→ Yazılı görev A
Sayfa alıntısında "Ashâb-ı kirâmın ardından gelenler" sözleriyle başlayan paragrafı, ana bilgilerini koruyarak daha kısa biçimde yeniden yazın.
→ Yazılı görev B
Kayıtlarda "UF Health Nursing Staff Support" ifadesini içeren satırdan kayıtların sonuna kadar olan satırları, her iki uç dahil olmak üzere, "Read more" yerine "Learn more" yazarak değiştirin ve başka hiçbir şeye dokunmadan yeniden verin. Resimleri cevaba almayın.

→ Sayfa alıntısı
HIRKASIYLA KEFENLENMEK

Sehl bin Sa‘d -radıyallâhu anh- anlatıyor:

Kadının biri Peygamber Efendimiz’e bir hırka getirdi:

“–Yâ Rasûlâllah! Bunu Size hediye etmek istiyorum.” dedi. Peygamber Efendimiz -Sallâllâhu Aleyhi ve Sellem- de onun hediyesini kabul etti ve üzerine giydi.

Ashabdan biri:

“–Yâ Rasûlâllah, bu ne güzel bir elbise, bana hediye eder misiniz?” dedi.

Allah Rasûlü -Sallâllâhu Aleyhi ve Sellem-:

“–Olur.” deyip hırkayı hemen ona verdiler. Hazret-i Peygamber oradan ayrıldıktan sonra, ashâb-ı kiram o adamı ayıplayarak şöyle dediler:

“–Hiç de iyi bir şey yapmadın. Allah Rasûlü onu ihtiyacı olduğu için almıştı. Sen de onu istedin. Biliyorsun ki Âlemlere Rahmet olan Efendimiz’den bir şey istenildiğinde, asla geri çevirmez.”

Bunun üzerine adam:

“–Rasûl-i Ekrem -Sallâllâhu Aleyhi ve Sellem- Efendimiz onu giydiği için onunla teberrük etmek istedim. Umuyorum ki onunla kefenlenirim.” dedi. (Buhârî, Edeb, 39)

Ashâb-ı kirâmın ardından gelenler, yani tabiîn dediğimiz o bahtiyar insanlar da teberrükle ilgili olarak bahsettiğimiz tatbikatları devam ettirmişlerdir. İmam Ahmed bin Hanbel ile İmam Şâfiî Hazretleri arasında geçen şu hâdise buna ne güzel bir misâldir:

O’NU RÜYADA
GÖRENİN GÖMLEĞİ

İmam Şâfiî’nin talebelerinden olan Rabî bin Süleyman anlatır:

Bir gün İmam Şâfiî bana:

“Rabî, bu mektubu al, Ahmed bin Hanbel’e götür ve sonra da cevabını getir.” dedi.

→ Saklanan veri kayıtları
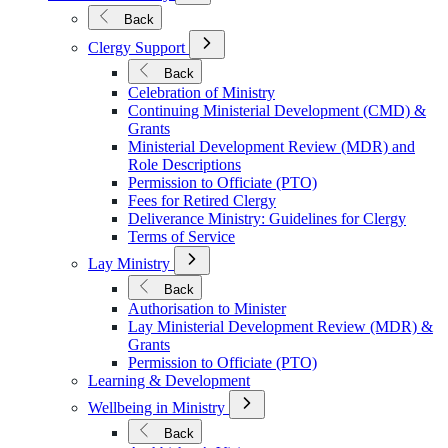
Submenu
for
Back
Mission
Open
&
Clergy Support
Submenu
Ministry
for
Back
Clergy
Celebration of Ministry
Support
Continuing Ministerial Development (CMD) &
Grants
Ministerial Development Review (MDR) and
Role Descriptions
Permission to Officiate (PTO)
Fees for Retired Clergy
Deliverance Ministry: Guidelines for Clergy
Terms of Service
Open
Lay Ministry
Submenu
for
Back
Lay
Authorisation to Minister
Ministry
Lay Ministerial Development Review (MDR) &
Grants
Permission to Officiate (PTO)
Learning & Development
Open
Wellbeing in Ministry
Submenu
for
Back
Wellbeing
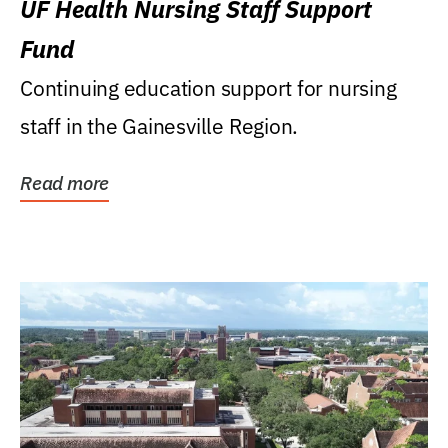
UF Health Nursing Staff Support
Fund
Continuing education support for nursing
staff in the Gainesville Region.
Read more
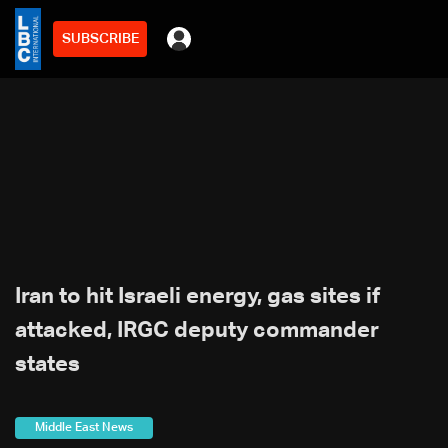
SUBSCRIBE
Iran to hit Israeli energy, gas sites if
attacked, IRGC deputy commander
states
Middle East News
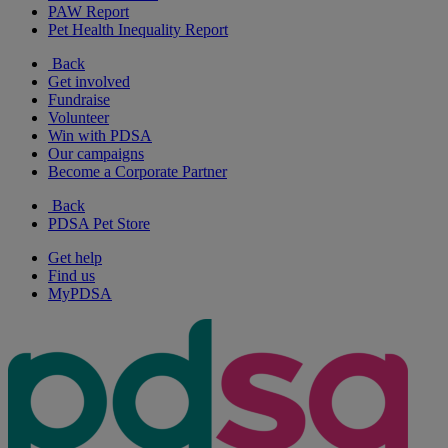
PAW Report
Pet Health Inequality Report
Back
Get involved
Fundraise
Volunteer
Win with PDSA
Our campaigns
Become a Corporate Partner
Back
PDSA Pet Store
Get help
Find us
MyPDSA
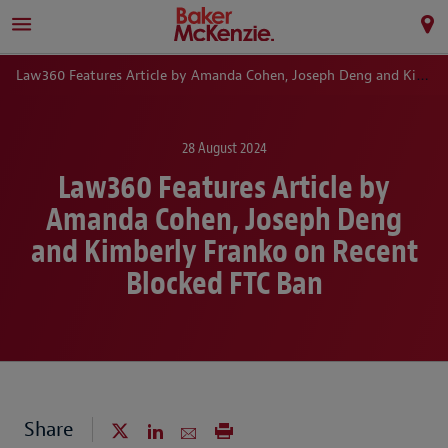
Law360 Features Article by Amanda Cohen, Joseph Deng and Kimberly Franko on Recent Blocked FTC Ban
28 August 2024
Law360 Features Article by
Amanda Cohen, Joseph Deng
and Kimberly Franko on Recent
Blocked FTC Ban
Share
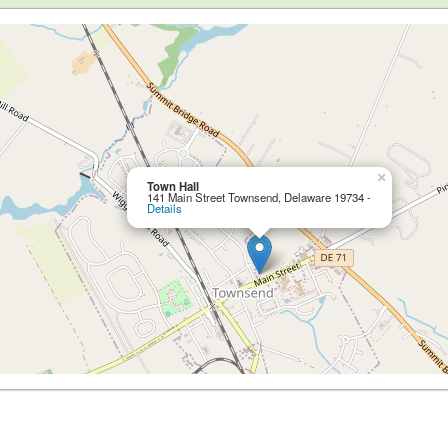
×
Town Hall
141 Main Street Townsend, Delaware 19734 -
Details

→ Cevap alanı A
Sahabeden sonra gelen tabiîn de teberrükle ilgili uygulamaları sürdürmüştür. İmam Ahmed bin Hanbel ile İmam Şâfiî arasında geçen bir olay buna güzel bir örnektir.

→ Cevap alanı B
UF Health Nursing Staff Support
Fund
Continuing education support for nursing
staff in the Gainesville Region.
Learn more
SUBSCRIBE
Iran to hit Israeli energy, gas sites if
attacked, IRGC deputy commander
states
Middle East News
PAW Report
Pet Health Inequality Report
Back
Get involved
Fundraise
Volunteer
Win with PDSA
Our campaigns
Become a Corporate Partner
Back
PDSA Pet Store
Get help
Find us
MyPDSA
Law360 Features Article by Amanda Cohen, Joseph Deng and Kimberly Franko on Recent Blocked FTC Ban
28 August 2024
Law360 Features Article by
Amanda Cohen, Joseph Deng
and Kimberly Franko on Recent
Blocked FTC Ban
Share
×
Town Hall
141 Main Street Townsend, Delaware 19734 -
Details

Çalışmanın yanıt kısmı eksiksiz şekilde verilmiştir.